Can’t Buy Me Love: Health Care Reform’s PR Campaign Fizzles

FDL

After the health care law passed, we were promised a massive, $125 million PR campaign staffed with top quality talent that would really sell the new law to the American people. In a fascinating article, Politico found that this promised campaign essentially crashed and burned:

"Wal-Mart Watch founder Andrew Grossman unveiled the Health Information Campaign with great fanfare last June. Tom Daschle and Ted Kennedy’s widow, Vicki, were expected to lead the effort. They’d have help from former White House Communications Director Anita Dunn. They’d have an office in Washington with 10 or 15 operatives backing the Affordable Care Act and those who supported it.

And they’d have money to spend: Grossman hoped for $25 million a year for five years.

But nine months later, the Health Information Campaign has all but disappeared. Its website hasn’t been updated since the end of last year. Its executive director and communications director are gone. There’s no sign that it has any money. And neither Daschle nor Dunn will return calls asking about it."

It seemed the game plan was to pass corporate health care reform and expect the corporatists, in gratitude, to spend big, convincing everyone to love the new law. I don’t know if the strategy was simply some wishful vision of Rahm Emanuel ala Field of Dreams, “sell it out and they will fund,” or was meant to be part of the secret deal the White House cut with the big industries players until the corporations reneged. What is clear, though, is that it failed miserably.

This is a big problem because to pass the corporate bill Democrats had to go out of their way to destroy any hope of producing an organic, grassroots PR campaign to sell the law. It wasn’t just the lack of a public option, or the lying by Obama as he literally sold out his base. No bones were thrown to the hardcore progressive activists, like an immediate waiver that would in theory allow states to adopt single payer, so they could have a glimmer of hope instead of feeling like their dream was just sold into corporate servitude.
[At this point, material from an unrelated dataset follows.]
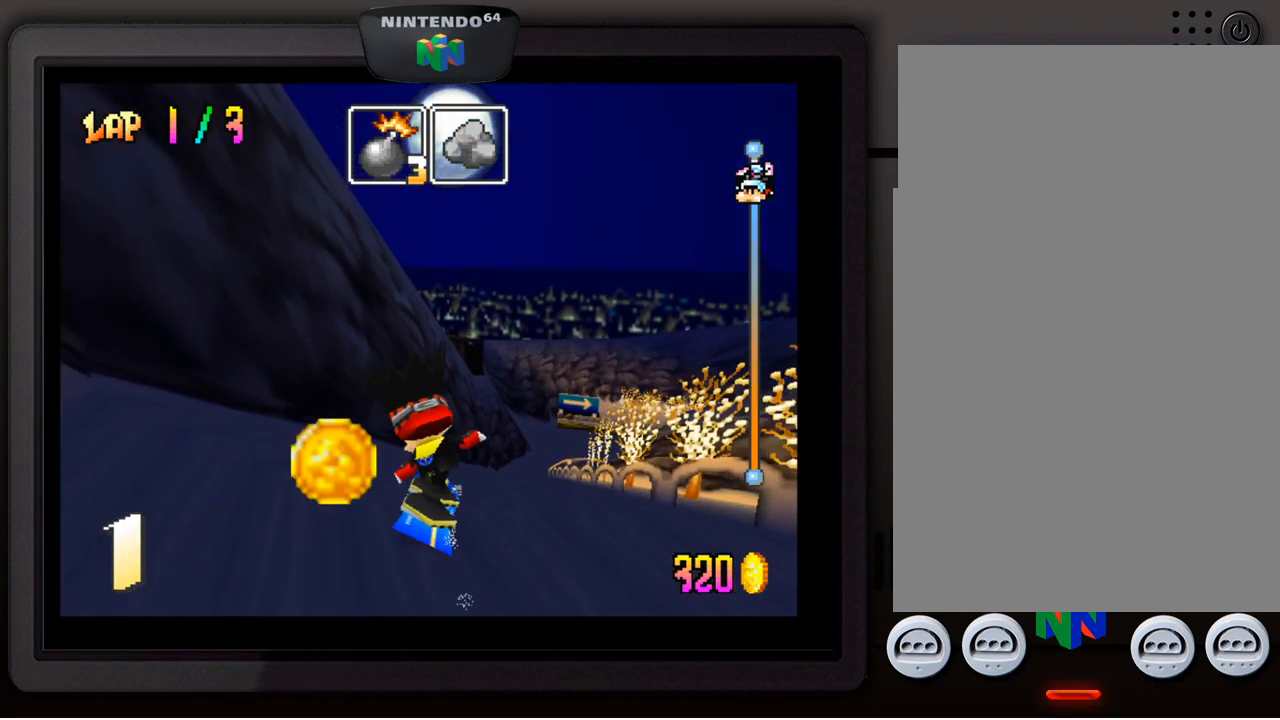
{"buttons": [], "left_stick": "down-left", "events": [[217, "left_stick", "center"], [400, "left_stick", "down-left"]]}
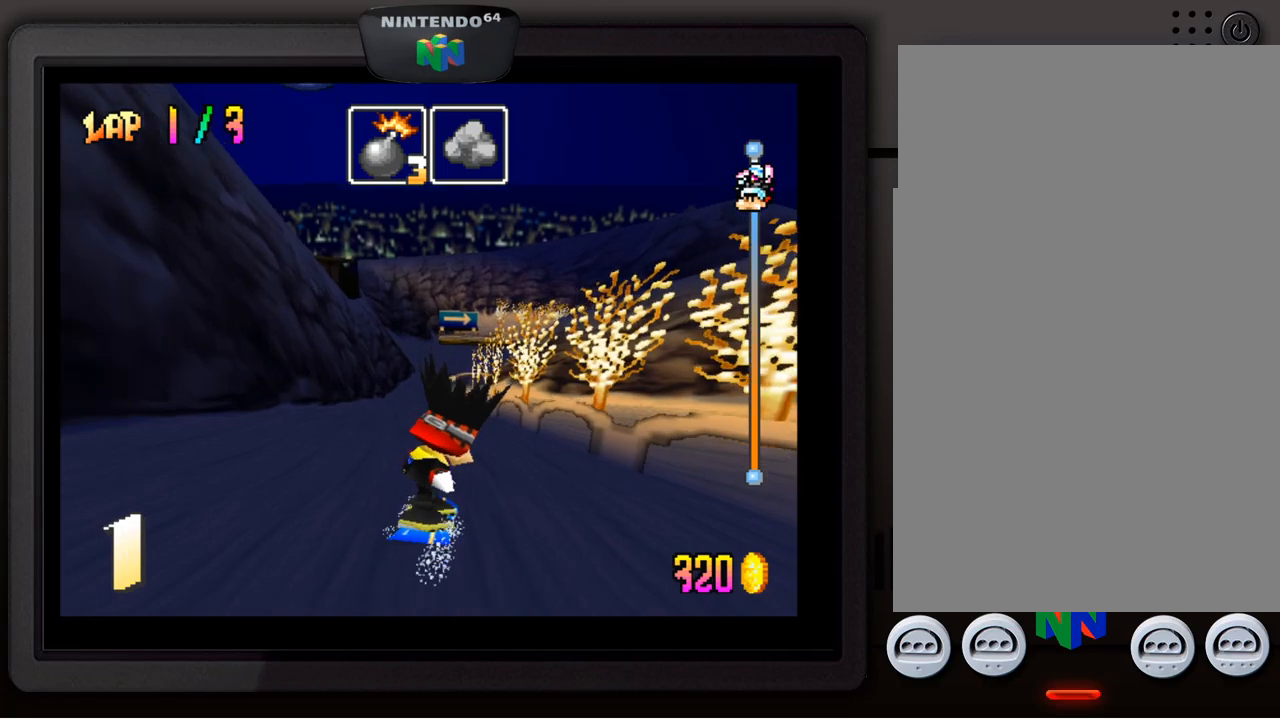
{"buttons": [], "left_stick": "center", "events": [[434, "left_stick", "center"]]}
The result is that 13 percent of the country still opposes the law for not being “liberal enough.” Democrats managed the unbelievably dysfunctional “accomplishment” of turning a large segment of the most dedicated part of their base against a purely Democrat-passed law.

What makes that 13 percent so critical is that a lot them are the true diehard activists that attend local meetings, write letters to the editors, and canvas neighborhoods in the winter. Basically, the dedicated volunteers whose work makes grassroots campaigns possible.

So, we have a law without a grassroots campaign to show it love or a corporatist PR campaign to sell it. It’s no wonder a whole year after the signing of the Affordable Care Act, public support, on average, has dropped.